In 1907, to give vent to the growing concerns that America was being swept to oblivion by a tide of rabble, Congress established a panel called the Dillingham Commission. Its forty-two-volume report concluded essentially that immigration before 1880 had been no bad thing – the immigrants, primarily from northern Europe, were (by implication) industrious, decent, trustworthy, and largely Protestant, and as a result had assimilated well – while immigration after 1880 had been marked by the entrance into America of uneducated, unsophisticated, largely shiftless and certainly non-Protestant masses from southern and eastern Europe. It maintained that the Germans and Scandinavians had bought farms and become productive members of American society, while the second wave merely soaked up charity and acted as a drug on industrial earnings.
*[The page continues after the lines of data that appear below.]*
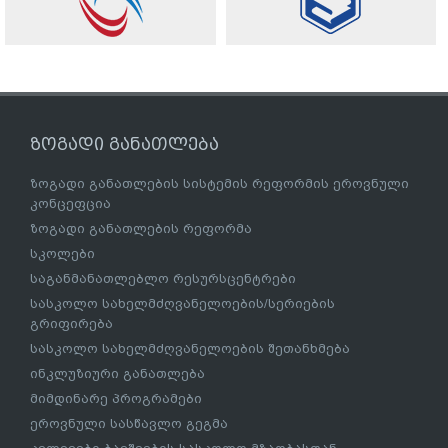
ზოგადი განათლება
ზოგადი განათლების სისტემის რეფორმის ეროვნული
კონცეფცია
ზოგადი განათლების რეფორმა
სკოლები
საგანმანათლებლო რესურსცენტრები
სასკოლო სახელმძღვანელოების/სერიების
გრიფირება
სასკოლო სახელმძღვანელოების შეთანხმება
ინკლუზიური განათლება
მიმდინარე პროგრამები
ეროვნული სასწავლო გეგმა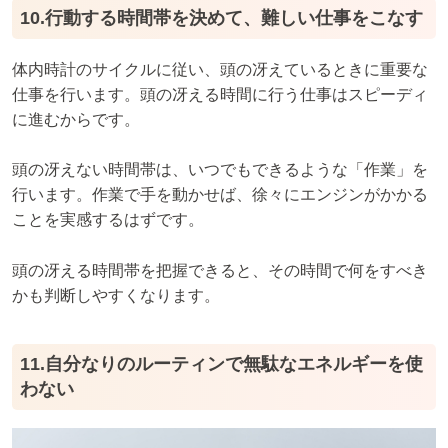
10.行動する時間帯を決めて、難しい仕事をこなす
体内時計のサイクルに従い、頭の冴えているときに重要な
仕事を行います。頭の冴える時間に行う仕事はスピーディ
に進むからです。
頭の冴えない時間帯は、いつでもできるような「作業」を
行います。作業で手を動かせば、徐々にエンジンがかかる
ことを実感するはずです。
頭の冴える時間帯を把握できると、その時間で何をすべき
かも判断しやすくなります。
11.自分なりのルーティンで無駄なエネルギーを使
わない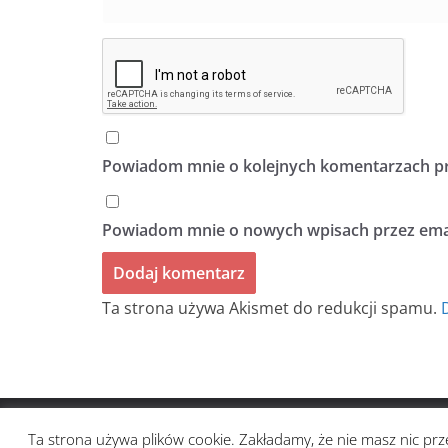
Powiadom mnie o kolejnych komentarzach pr
Powiadom mnie o nowych wpisach przez emai
Ta strona używa Akismet do redukcji spamu.
Prawa autorskie © 2026
BIULETYN BEZ TYTUŁU
. Ws
Ta strona używa plików cookie. Zakładamy, że nie masz nic prze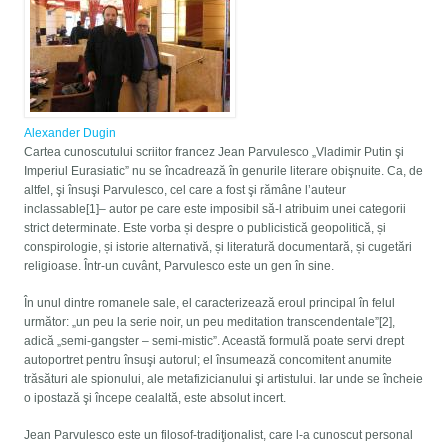
Alexander Dugin
Cartea cunoscutului scriitor francez Jean Parvulesco „Vladimir Putin şi
Imperiul Eurasiatic” nu se încadrează în genurile literare obişnuite. Ca, de
altfel, şi însuşi Parvulesco, cel care a fost şi rămâne l’auteur
inclassable[1]– autor pe care este imposibil să-l atribuim unei categorii
strict determinate. Este vorba și despre o publicistică geopolitică, și
conspirologie, și istorie alternativă, și literatură documentară, și cugetări
religioase. Într-un cuvânt, Parvulesco este un gen în sine.
În unul dintre romanele sale, el caracterizează eroul principal în felul
următor: „un peu la serie noir, un peu meditation transcendentale”[2],
adică „semi-gangster – semi-mistic”. Această formulă poate servi drept
autoportret pentru însuşi autorul; el însumează concomitent anumite
trăsături ale spionului, ale metafizicianului şi artistului. Iar unde se încheie
o ipostază şi începe cealaltă, este absolut incert.
Jean Parvulesco este un filosof-tradiţionalist, care l-a cunoscut personal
As evidence the commission pointed out that 77 per cent of arrested suspects in New York were foreign born, as were 86 per cent of those on some form of relief.42 And the poor were not just overwhelmingly, but almost unanimously, of immigrant stock. When the commission investigators examined housing conditions in New York, they could not find a single case of a white native American living in a tenement. The commission concluded that immigrants from southern and eastern Europe had increased overall unemployment and depressed wages.